Netanyahu deve scegliere tra l’America e i suoi alleati di destra
29 Marzo 2010
Gerusalemme. Sono 10 le domande che il presidente americano Barack Obama, appena rinfrancato dal sì del Congresso alla riforma sanitaria, ha posto al premier israeliano Benjamin Netanyahu incredulo nel più rude faccia a faccia tra i leader dei due Paesi che si ricordi a memoria di uomo.
La lista include la riapertura dell’Oriental House, il quartier generale dell’Autorità palestinese a Gerusalemme, la sospensione della demolizione di case abusive nella parte araba della città santa, il trasferimento ai palestinesi di porzioni di territorio ad est della Linea Verde, ripristinando il quadro di sicurezza esistente prima dello scoppio della seconda intifada.
Richieste difficili da mandar giù per una coalizione sbilanciata a destra, come quella messa assieme da Netanyahu, ma tutto sommato non impossibili da digerire. A far suonare l’allarme rosso sono piuttosto gli ultimi due dei “dieci comandamenti” di Obama. La richiesta di congelare le costruzioni a Gerusalemme Est, inclusi i quartieri ebraici, Gilo, Pisgat Ze’ev, Ramat Shlomo e quella di includere tutti i nodi del conflitto nella lista degli argomenti da affrontare nei “proximity talks”, i negoziati indiretti che la Casa Bianca vuole vedere entrar nel vivo quanto prima. Si tratta di un cambiamento radicale della politica dalle precedenti amministrazioni Usa. Innanzitutto, viene contraddetta la lettera d’intenti consegnata nel 2004 dal presidente George Bush all’allora premier Arial Sharon come premio per il disimpegno da Gaza, nella quale si fa esplicito riferimento ai cambiamenti intervenuti nei Territori dal 1967 ad oggi. In secondo luogo, l’amministrazione Obama mette in soffitta anche lo schema formulato da Bill Clinton a Camp David: quartieri ebraici di Gerusalemme ad Israele, quartieri arabi ai palestinesi.

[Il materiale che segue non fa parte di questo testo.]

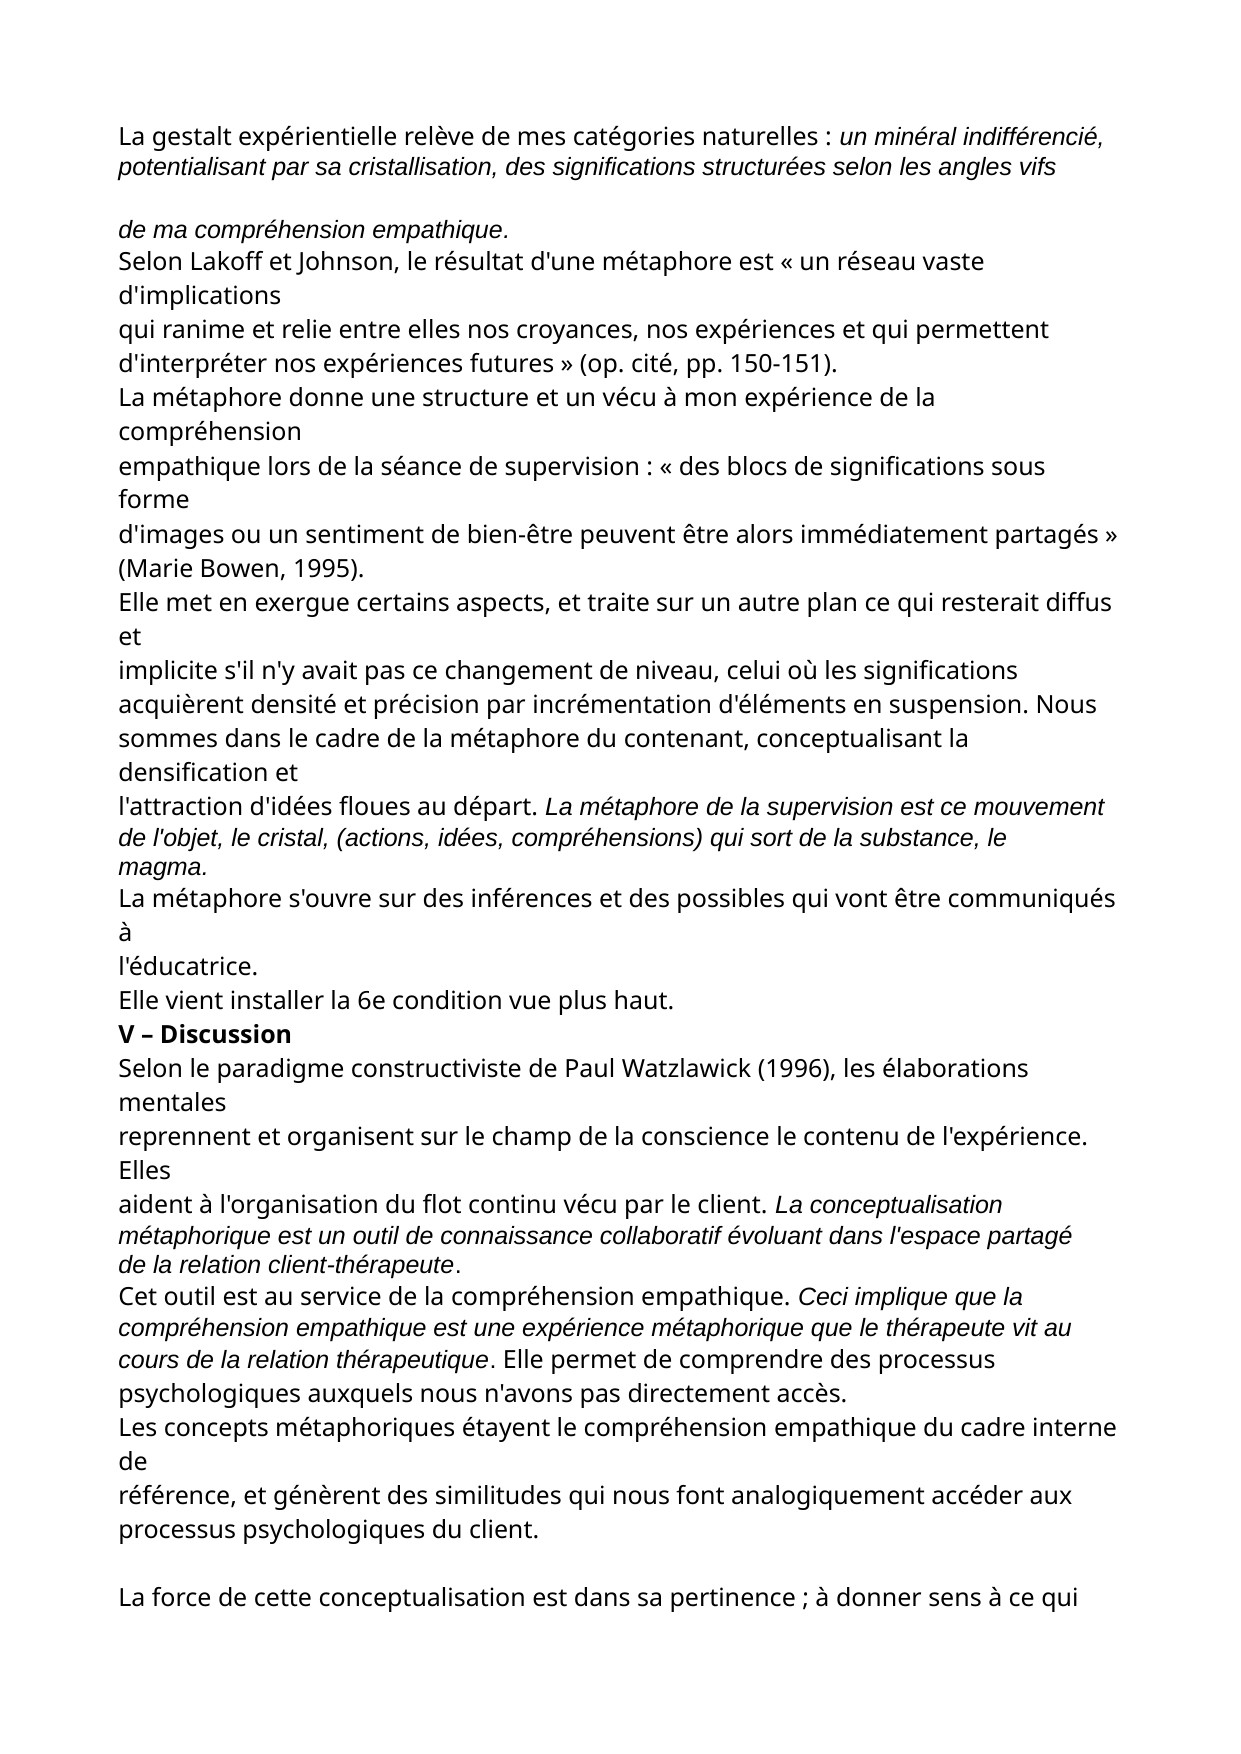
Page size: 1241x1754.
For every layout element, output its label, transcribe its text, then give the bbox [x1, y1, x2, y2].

text Selon Lakoff et Johnson, le résultat d'une métaphore est « un réseau vaste d'implications [118, 244, 1122, 312]
text (Marie Bowen, 1995). [118, 550, 1122, 584]
text cours de la relation thérapeutique. Elle permet de comprendre des processus [118, 1341, 1122, 1375]
text acquièrent densité et précision par incrémentation d'éléments en suspension. Nous [118, 687, 1122, 721]
text métaphorique est un outil de connaissance collaboratif évoluant dans l'espace partagé [118, 1221, 1122, 1250]
text V – Discussion [118, 1017, 1122, 1051]
text Selon le paradigme constructiviste de Paul Watzlawick (1996), les élaborations mentales [118, 1051, 1122, 1119]
text aident à l'organisation du flot continu vécu par le client. La conceptualisation [118, 1187, 1122, 1221]
text La force de cette conceptualisation est dans sa pertinence ; à donner sens à ce qui [118, 1580, 1122, 1614]
text de la relation client-thérapeute. [118, 1250, 1122, 1278]
text La métaphore donne une structure et un vécu à mon expérience de la compréhension [118, 380, 1122, 448]
text de l'objet, le cristal, (actions, idées, compréhensions) qui sort de la substance, le [118, 823, 1122, 852]
text empathique lors de la séance de supervision : « des blocs de significations sous forme [118, 448, 1122, 516]
text potentialisant par sa cristallisation, des significations structurées selon les angles vifs [118, 152, 1122, 181]
text l'éducatrice. [118, 948, 1122, 982]
text Elle met en exergue certains aspects, et traite sur un autre plan ce qui resterait diffus et [118, 584, 1122, 652]
text compréhension empathique est une expérience métaphorique que le thérapeute vit au [118, 1312, 1122, 1341]
text reprennent et organisent sur le champ de la conscience le contenu de l'expérience. Elles [118, 1119, 1122, 1187]
text Cet outil est au service de la compréhension empathique. Ceci implique que la [118, 1278, 1122, 1312]
text implicite s'il n'y avait pas ce changement de niveau, celui où les significations [118, 652, 1122, 687]
text d'interpréter nos expériences futures » (op. cité, pp. 150-151). [118, 346, 1122, 380]
text processus psychologiques du client. [118, 1512, 1122, 1546]
text qui ranime et relie entre elles nos croyances, nos expériences et qui permettent [118, 312, 1122, 346]
text d'images ou un sentiment de bien-être peuvent être alors immédiatement partagés » [118, 516, 1122, 550]
text Les concepts métaphoriques étayent le compréhension empathique du cadre interne de [118, 1409, 1122, 1477]
text magma. [118, 852, 1122, 880]
text de ma compréhension empathique. [118, 215, 1122, 244]
text sommes dans le cadre de la métaphore du contenant, conceptualisant la densification et [118, 721, 1122, 789]
text référence, et génèrent des similitudes qui nous font analogiquement accéder aux [118, 1477, 1122, 1512]
text La gestalt expérientielle relève de mes catégories naturelles : un minéral indifférencié, [118, 118, 1122, 152]
text l'attraction d'idées floues au départ. La métaphore de la supervision est ce mouvement [118, 789, 1122, 823]
text La métaphore s'ouvre sur des inférences et des possibles qui vont être communiqués à [118, 880, 1122, 948]
text psychologiques auxquels nous n'avons pas directement accès. [118, 1375, 1122, 1409]
text Elle vient installer la 6e condition vue plus haut. [118, 982, 1122, 1017]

Netanyahu si è convinto che le domande di Obama siano in realtà la punta di un iceberg che rivela l’intenzione del capo della Casa Bianca di imporre una soluzione del conflitto in tempi brevi, meno di due anni. E vede nello schema dei negoziati indiretti a tutto campo il grimaldello Usa per porre una costante pressione su Israele e mantenerla nell’angolo.
Una situazione in cui Netanyahu si è in buona parte cacciato con le sue mani, varando un governo che sul piano diplomatico è condannato all’immobilismo. Con una amministrazione molto più favorevole, quella Bush, anche Sharon, sconfitta l’ondata di terrorismo, avvertì il rischio di una soluzione imposta dall’alto; l’accordo di Ginevra. Da generale reagì contrattaccando e tirò fuori dal suo cilindro, in solitudine come si addice ad un leader, il ritiro unilaterale dalla Striscia di Gaza.

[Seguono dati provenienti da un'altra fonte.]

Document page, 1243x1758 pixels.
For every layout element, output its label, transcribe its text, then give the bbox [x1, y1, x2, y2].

Oggi il quadro nel quale si muove Israele è ancora più problematico. La disputa con gli Stati Uniti sulle costruzioni a Gerusalemme est nasconde divergenze più profonde. In primo luogo, il giudizio sulla capacità della leadership palestinese di Abu Mazen e del premier Salam Fayad di governare uno Stato e metterlo al riparo dall’assalto di Hamas. La Casa Bianca , che ha lavorato negli ultimi 4 anni a rafforzare l’apparato di sicurezza palestinese, è convinta che le condizioni in Cisgiordania ci siano per il grande salto. Netanyahu è molto più scettico. La seconda divergenza di fondo riguarda il peso da attribuire alla questione palestinese. Alti dirigenti statunitensi hanno sostenuto recentemente che il perdurare del conflitto danneggia gli interessi americani nella regione. Il generale David H. Petraeus ha detto chiaro e tondo che influisce sulle possibilità di successo della linea di stabilizzazione Usa in Iraq e in Afghanistan. Nell’establishment israeliano prevale invece un’analisi rovesciata. La nascita di uno stato palestinese avrebbe un impatto pressoché nullo sulle altre crisi regionali, e la crescita del radicalismo, fomentato dall’Iran, perseguirebbe.
Date queste premesse, il rischio è che Stati Uniti ed Israele entrino in pericolosa rotta di collisione. Netanyahu è chiamato a scegliere: il rapporto vitale con gli Stati Uniti o i suoi problematici alleati di destra. Il ministro della difesa Ehud Barak sta costruendo una scialuppa di salvataggio. Laburisti a lui vicini a hanno apertamente auspicato l’ingresso di Tzippi Livni in una coalizione ampiamente rimaneggiata. E la leader di Kadima non chiude le porte.